As such, if exporting coal, Vinacomin will earn VND50,000-210,000 per ton more than selling it domestically.
After checking the production and consumption plan, Vinacomin is seeking permission to export 1.5 million tons of coal at maximum, while Dong Bac wants to export 50,000 tons.
“If using domestic coal dust for electricity production, this will be a big waste,” Vinacomin warned.
The Ministry of Industry and Trade has proposed that the Prime Minister approve coal exports as proposed by Vinacomin and Dong Bac.
The ministry, after considering supply and demand, estimated that by 2030, Vietnam may have 2 million tons per annum in excess.
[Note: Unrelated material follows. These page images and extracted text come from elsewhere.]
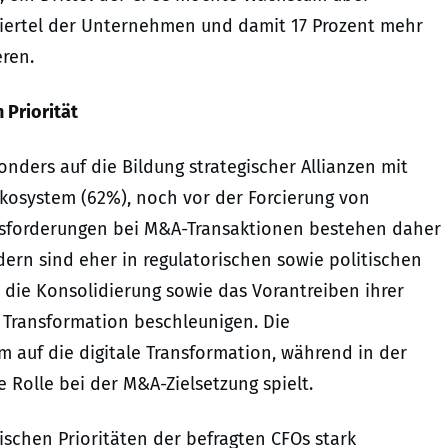
Viertel der Unternehmen und damit 17 Prozent mehr
eren.
 Priorität
nders auf die Bildung strategischer Allianzen mit
kosystem (62%), noch vor der Forcierung von
usforderungen bei M&A-Transaktionen bestehen daher
ndern sind eher in regulatorischen sowie politischen
 die Konsolidierung sowie das Vorantreiben ihrer
 Transformation beschleunigen. Die
m auf die digitale Transformation, während in der
 Rolle bei der M&A-Zielsetzung spielt.
ischen Prioritäten der befragten CFOs stark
The coal in excess is used to make high-quality stainless steel, which Vietnam has not used up domestically.
In a document on the medium- and long-term coal export plan sent to MOIT and the Commission for the Management of State Capital at Enterprises in September 2020, Vinacomin proposed exporting 2 million tons per annum in 2022-2025, and sought to export coal without asking for a quota every year.
Coal miners want the government to open the door for them to export high-quality coal, saying that Vietnam does not use this type of coal or uses very little of it.
The Ministry of Industry and Trade has not yet confirmed the complete withdrawal from use of coal-fired thermal power, but is designing a roadmap to reduce the proportion of this kind of power for the nation’s electricity output.